- **The problem**: Which of the lines below hold "Victor"? Please return each one.
┄┄┄┄┄┄
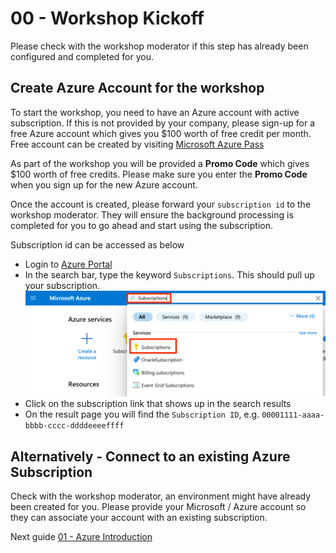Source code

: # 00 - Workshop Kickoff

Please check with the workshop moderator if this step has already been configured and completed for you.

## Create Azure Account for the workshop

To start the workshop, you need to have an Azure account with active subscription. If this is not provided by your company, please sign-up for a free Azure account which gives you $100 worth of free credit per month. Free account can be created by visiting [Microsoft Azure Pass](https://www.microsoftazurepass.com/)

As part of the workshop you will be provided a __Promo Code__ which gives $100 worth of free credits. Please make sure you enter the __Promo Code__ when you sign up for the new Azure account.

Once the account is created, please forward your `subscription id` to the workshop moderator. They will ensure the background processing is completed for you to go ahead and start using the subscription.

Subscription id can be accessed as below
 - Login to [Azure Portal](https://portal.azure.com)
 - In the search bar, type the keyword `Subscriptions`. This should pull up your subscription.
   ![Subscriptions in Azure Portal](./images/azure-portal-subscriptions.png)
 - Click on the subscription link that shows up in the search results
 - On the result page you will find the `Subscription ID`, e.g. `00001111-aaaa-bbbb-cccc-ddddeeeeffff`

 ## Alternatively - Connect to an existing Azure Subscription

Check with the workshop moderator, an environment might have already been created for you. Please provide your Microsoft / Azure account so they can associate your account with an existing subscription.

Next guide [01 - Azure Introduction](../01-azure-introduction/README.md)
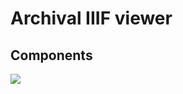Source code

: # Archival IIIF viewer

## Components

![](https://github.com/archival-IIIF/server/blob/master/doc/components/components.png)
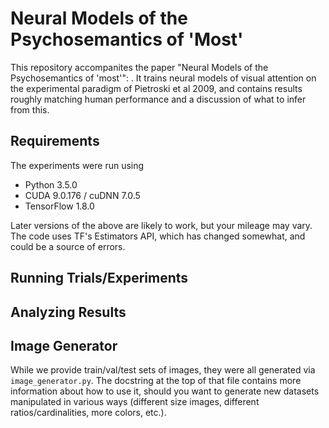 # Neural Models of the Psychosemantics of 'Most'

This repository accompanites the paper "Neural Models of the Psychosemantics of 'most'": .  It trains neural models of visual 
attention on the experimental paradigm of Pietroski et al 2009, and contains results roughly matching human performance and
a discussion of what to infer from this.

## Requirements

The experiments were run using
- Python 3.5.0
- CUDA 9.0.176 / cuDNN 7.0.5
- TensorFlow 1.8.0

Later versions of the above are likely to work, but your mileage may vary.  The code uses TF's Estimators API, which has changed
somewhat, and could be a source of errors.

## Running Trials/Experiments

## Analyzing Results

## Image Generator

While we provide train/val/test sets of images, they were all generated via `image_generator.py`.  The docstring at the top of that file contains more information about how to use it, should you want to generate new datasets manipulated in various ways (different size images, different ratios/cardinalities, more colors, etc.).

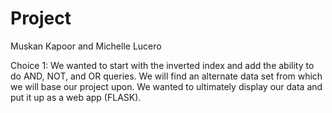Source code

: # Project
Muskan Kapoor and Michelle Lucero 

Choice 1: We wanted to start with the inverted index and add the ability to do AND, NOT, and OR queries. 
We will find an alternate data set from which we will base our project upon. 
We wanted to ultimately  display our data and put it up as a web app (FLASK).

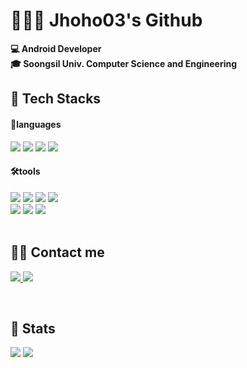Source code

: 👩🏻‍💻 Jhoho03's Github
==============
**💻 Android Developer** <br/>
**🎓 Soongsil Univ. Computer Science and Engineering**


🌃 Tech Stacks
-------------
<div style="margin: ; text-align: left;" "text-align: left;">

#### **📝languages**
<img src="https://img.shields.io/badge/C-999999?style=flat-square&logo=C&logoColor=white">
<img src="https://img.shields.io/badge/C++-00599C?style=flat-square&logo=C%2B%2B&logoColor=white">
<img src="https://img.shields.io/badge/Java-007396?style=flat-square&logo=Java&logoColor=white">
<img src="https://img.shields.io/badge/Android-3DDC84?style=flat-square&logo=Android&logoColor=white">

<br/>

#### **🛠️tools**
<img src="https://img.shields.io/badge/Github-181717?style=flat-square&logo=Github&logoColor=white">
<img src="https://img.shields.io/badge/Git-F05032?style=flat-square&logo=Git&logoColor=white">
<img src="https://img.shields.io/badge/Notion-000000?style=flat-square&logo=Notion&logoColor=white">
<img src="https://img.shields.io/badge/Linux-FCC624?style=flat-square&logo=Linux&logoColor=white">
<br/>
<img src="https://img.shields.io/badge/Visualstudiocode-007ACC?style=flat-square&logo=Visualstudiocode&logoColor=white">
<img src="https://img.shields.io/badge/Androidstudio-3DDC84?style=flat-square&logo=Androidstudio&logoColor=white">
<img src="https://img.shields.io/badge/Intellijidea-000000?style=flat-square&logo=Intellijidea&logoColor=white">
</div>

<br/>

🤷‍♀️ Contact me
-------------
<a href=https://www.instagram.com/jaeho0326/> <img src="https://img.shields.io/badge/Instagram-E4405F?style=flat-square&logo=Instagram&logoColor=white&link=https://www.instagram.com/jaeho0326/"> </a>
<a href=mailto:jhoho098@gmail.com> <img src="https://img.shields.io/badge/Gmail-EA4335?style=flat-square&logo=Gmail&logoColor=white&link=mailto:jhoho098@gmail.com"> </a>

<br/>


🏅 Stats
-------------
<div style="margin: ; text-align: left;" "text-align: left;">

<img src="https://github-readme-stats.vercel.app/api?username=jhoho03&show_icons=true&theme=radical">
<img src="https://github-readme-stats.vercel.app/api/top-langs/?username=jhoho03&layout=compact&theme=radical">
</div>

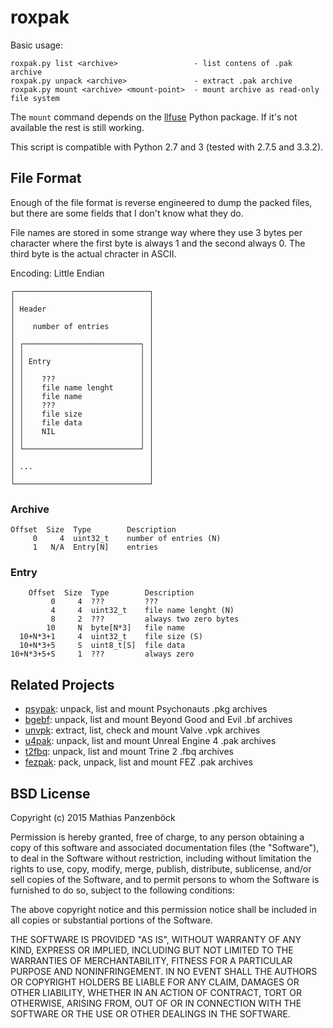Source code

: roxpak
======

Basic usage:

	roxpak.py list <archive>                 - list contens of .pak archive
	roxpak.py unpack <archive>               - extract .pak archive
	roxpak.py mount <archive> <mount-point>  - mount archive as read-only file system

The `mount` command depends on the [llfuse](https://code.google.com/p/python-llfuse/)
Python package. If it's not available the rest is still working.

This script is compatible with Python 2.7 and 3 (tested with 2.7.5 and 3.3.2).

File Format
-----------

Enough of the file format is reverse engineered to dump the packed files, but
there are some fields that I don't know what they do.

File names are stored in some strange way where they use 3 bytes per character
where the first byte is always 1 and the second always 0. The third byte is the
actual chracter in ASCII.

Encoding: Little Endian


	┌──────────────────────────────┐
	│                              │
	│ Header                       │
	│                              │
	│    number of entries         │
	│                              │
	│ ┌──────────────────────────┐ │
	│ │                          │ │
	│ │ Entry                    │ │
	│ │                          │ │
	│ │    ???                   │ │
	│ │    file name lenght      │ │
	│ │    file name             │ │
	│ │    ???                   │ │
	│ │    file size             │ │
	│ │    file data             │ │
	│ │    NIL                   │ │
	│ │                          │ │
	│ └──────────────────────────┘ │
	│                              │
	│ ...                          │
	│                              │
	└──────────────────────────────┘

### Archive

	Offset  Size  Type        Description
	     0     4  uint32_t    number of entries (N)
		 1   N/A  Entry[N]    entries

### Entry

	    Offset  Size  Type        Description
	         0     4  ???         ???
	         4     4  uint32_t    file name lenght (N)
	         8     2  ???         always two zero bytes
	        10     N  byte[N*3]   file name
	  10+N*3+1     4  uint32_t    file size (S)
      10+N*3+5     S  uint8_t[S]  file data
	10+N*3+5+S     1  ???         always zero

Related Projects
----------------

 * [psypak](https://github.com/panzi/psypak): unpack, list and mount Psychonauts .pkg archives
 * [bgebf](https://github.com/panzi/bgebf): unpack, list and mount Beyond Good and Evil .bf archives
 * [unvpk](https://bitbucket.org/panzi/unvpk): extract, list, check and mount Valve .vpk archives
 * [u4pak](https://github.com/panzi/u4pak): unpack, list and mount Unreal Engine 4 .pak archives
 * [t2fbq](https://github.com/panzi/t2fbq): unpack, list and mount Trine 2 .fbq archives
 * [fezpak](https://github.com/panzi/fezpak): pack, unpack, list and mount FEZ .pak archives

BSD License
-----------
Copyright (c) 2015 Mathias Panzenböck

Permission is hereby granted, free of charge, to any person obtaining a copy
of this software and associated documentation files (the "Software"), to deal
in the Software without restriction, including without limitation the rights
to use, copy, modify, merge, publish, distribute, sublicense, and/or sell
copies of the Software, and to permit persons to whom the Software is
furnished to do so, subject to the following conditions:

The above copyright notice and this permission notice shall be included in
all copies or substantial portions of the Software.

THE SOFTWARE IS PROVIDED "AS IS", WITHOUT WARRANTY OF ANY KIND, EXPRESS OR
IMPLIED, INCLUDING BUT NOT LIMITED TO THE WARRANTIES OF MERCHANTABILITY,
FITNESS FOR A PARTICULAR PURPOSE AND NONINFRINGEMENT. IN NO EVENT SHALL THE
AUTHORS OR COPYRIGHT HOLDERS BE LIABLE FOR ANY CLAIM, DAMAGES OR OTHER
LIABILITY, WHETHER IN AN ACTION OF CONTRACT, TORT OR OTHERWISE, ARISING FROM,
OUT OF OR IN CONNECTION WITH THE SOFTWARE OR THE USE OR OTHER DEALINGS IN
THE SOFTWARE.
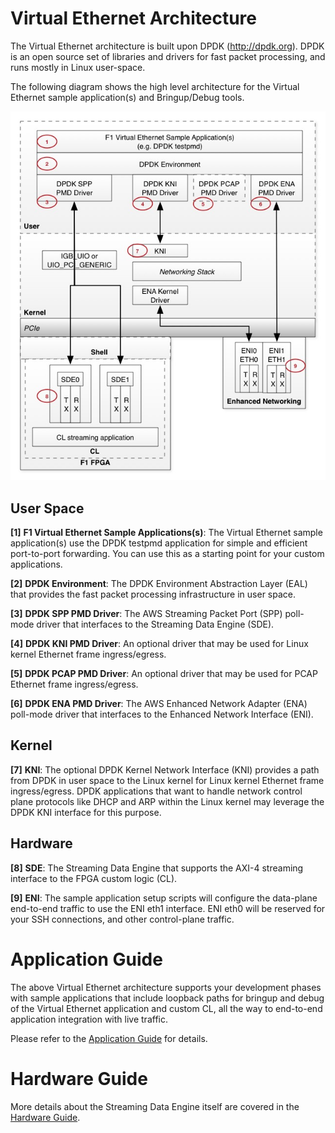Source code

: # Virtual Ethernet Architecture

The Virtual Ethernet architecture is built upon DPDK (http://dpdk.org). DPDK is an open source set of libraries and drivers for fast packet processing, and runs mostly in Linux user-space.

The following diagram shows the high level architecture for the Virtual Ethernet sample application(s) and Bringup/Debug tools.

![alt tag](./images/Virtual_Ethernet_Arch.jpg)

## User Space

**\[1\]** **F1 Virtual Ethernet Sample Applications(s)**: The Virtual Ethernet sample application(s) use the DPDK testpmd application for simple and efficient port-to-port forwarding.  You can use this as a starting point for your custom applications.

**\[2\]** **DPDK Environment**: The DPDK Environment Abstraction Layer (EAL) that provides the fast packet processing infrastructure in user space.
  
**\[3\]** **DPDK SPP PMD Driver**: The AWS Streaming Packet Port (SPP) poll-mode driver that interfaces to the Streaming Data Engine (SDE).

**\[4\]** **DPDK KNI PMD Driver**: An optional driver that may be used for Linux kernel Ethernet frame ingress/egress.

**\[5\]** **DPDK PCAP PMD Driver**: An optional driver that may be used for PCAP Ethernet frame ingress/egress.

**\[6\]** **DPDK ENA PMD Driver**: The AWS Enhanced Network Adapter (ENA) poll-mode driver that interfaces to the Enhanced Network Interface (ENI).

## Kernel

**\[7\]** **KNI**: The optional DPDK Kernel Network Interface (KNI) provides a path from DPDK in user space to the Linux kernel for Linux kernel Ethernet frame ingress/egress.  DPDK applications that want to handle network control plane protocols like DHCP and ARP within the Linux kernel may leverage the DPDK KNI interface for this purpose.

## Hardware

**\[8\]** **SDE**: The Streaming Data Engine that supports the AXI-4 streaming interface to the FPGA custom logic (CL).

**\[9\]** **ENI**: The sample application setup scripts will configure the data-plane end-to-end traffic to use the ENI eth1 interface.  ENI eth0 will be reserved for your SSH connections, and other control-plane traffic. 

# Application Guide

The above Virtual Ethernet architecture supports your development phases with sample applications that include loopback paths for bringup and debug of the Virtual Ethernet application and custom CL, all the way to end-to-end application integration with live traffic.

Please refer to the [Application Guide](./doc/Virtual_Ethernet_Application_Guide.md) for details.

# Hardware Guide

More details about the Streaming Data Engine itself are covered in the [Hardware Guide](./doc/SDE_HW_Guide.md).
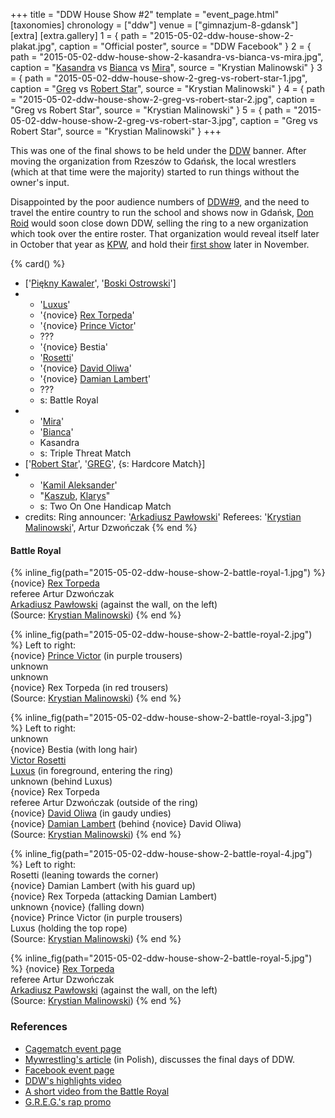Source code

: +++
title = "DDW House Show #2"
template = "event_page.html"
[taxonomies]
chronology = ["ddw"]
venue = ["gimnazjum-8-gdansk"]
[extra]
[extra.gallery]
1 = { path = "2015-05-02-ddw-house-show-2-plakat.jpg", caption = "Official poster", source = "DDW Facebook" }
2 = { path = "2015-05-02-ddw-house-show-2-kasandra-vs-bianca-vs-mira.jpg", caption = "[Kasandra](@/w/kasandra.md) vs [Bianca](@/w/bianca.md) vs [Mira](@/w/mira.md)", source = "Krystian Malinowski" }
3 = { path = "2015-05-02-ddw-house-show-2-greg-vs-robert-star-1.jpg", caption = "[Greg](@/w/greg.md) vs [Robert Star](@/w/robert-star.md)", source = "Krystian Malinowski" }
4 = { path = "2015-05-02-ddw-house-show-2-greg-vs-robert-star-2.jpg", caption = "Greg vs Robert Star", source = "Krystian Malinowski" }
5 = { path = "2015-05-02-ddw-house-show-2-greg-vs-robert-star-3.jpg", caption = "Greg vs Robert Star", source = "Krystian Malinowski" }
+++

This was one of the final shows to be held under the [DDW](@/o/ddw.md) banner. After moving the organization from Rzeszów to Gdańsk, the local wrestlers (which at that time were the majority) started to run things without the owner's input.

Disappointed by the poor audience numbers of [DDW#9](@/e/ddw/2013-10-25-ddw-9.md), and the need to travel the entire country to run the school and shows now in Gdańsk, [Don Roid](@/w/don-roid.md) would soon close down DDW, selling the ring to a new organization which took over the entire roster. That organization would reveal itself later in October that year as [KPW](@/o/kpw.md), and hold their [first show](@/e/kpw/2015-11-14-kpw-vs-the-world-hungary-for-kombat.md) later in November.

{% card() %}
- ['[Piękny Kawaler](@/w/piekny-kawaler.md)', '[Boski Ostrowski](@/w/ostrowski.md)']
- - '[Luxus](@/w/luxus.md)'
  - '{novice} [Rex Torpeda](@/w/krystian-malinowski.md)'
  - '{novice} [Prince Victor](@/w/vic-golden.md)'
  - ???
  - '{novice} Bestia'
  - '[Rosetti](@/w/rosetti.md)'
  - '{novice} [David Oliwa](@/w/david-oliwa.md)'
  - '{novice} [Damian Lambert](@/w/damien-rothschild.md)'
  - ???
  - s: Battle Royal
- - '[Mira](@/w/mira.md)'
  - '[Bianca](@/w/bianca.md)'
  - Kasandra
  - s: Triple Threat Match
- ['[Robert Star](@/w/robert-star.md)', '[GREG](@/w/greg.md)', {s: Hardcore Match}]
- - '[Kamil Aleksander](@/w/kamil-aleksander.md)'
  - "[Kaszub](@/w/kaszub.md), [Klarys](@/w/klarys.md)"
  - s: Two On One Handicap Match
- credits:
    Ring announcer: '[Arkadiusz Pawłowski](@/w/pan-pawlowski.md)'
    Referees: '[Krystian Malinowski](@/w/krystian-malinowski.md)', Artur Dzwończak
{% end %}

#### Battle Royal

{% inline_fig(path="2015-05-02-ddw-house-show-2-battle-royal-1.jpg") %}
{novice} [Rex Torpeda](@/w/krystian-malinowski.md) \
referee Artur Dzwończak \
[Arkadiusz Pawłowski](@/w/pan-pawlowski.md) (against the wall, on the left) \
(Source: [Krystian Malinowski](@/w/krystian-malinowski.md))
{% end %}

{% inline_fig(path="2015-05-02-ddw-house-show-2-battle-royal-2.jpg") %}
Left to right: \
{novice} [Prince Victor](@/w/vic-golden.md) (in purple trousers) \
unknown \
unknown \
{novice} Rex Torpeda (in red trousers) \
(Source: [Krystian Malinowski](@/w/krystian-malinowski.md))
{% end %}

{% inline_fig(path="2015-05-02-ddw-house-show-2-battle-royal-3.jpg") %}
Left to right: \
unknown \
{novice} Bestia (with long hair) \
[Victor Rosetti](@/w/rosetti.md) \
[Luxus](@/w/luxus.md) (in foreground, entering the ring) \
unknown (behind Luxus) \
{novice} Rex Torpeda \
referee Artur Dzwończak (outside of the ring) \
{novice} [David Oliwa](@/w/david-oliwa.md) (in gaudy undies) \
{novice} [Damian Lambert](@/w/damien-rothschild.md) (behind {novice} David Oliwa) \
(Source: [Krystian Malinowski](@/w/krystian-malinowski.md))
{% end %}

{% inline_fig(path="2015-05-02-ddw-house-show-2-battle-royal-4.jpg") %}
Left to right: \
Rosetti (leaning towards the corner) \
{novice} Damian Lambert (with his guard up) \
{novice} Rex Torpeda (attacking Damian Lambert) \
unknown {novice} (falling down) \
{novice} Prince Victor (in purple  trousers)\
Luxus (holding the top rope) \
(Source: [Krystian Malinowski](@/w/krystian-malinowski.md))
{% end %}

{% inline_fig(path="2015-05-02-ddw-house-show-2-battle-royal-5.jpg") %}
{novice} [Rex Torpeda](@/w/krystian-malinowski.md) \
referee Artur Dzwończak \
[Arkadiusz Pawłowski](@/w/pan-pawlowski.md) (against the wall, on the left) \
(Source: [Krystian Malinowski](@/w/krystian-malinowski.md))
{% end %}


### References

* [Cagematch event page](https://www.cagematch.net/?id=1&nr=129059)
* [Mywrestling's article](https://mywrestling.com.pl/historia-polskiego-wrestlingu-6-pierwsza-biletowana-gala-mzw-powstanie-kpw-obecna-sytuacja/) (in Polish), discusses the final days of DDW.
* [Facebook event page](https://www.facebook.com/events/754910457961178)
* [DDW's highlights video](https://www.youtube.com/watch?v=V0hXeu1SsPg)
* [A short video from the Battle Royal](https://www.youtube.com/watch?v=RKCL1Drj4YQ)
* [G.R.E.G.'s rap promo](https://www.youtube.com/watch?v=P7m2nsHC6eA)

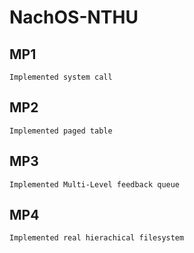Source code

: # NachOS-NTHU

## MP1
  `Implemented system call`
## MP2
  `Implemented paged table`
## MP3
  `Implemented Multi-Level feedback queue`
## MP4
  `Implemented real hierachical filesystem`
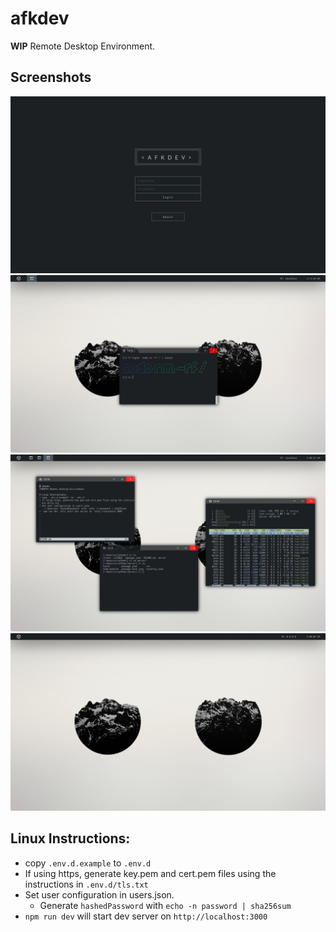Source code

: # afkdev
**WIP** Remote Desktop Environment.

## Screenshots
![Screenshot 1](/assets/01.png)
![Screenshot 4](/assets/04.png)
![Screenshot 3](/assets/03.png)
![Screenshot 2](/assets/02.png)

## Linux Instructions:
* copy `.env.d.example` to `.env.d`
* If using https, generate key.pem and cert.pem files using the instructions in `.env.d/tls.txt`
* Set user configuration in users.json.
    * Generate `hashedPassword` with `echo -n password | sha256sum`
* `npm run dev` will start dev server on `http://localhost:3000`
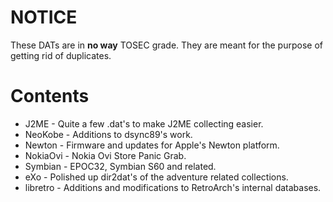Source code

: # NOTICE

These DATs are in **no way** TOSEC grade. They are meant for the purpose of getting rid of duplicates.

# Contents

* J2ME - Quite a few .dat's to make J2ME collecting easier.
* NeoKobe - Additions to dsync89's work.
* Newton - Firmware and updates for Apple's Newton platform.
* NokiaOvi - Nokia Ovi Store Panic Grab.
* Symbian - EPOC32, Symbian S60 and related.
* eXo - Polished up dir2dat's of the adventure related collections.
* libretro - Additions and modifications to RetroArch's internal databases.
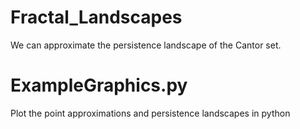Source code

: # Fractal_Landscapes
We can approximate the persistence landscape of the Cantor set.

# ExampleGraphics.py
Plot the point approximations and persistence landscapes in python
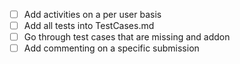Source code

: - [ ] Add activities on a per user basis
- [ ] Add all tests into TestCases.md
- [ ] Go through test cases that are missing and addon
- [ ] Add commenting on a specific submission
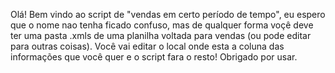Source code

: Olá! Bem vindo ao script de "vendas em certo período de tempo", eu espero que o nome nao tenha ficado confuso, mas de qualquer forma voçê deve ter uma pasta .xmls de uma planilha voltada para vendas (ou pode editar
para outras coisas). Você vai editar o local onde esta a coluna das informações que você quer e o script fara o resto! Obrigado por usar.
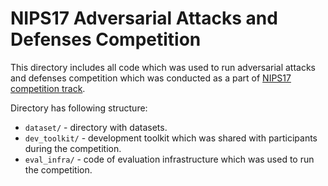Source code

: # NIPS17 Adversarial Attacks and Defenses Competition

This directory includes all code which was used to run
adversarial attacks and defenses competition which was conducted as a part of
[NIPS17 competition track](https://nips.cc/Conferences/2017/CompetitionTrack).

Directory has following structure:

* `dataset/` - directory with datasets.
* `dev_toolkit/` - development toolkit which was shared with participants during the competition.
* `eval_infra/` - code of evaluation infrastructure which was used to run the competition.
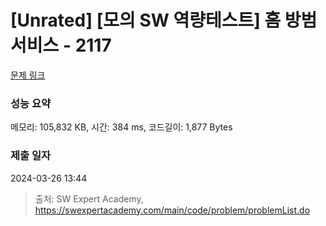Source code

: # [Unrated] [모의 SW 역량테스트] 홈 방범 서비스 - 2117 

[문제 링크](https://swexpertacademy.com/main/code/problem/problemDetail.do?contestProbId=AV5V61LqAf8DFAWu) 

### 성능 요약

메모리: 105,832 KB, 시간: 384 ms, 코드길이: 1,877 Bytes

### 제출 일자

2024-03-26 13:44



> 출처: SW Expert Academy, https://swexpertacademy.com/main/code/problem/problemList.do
┄┄┄┄┄┄
- **Answer to this task**:
  - '{novice} [Prince Victor](@/w/vic-golden.md)'
{novice} [Prince Victor](@/w/vic-golden.md) (in purple trousers) \
[Victor Rosetti](@/w/rosetti.md) \
{novice} Prince Victor (in purple  trousers)\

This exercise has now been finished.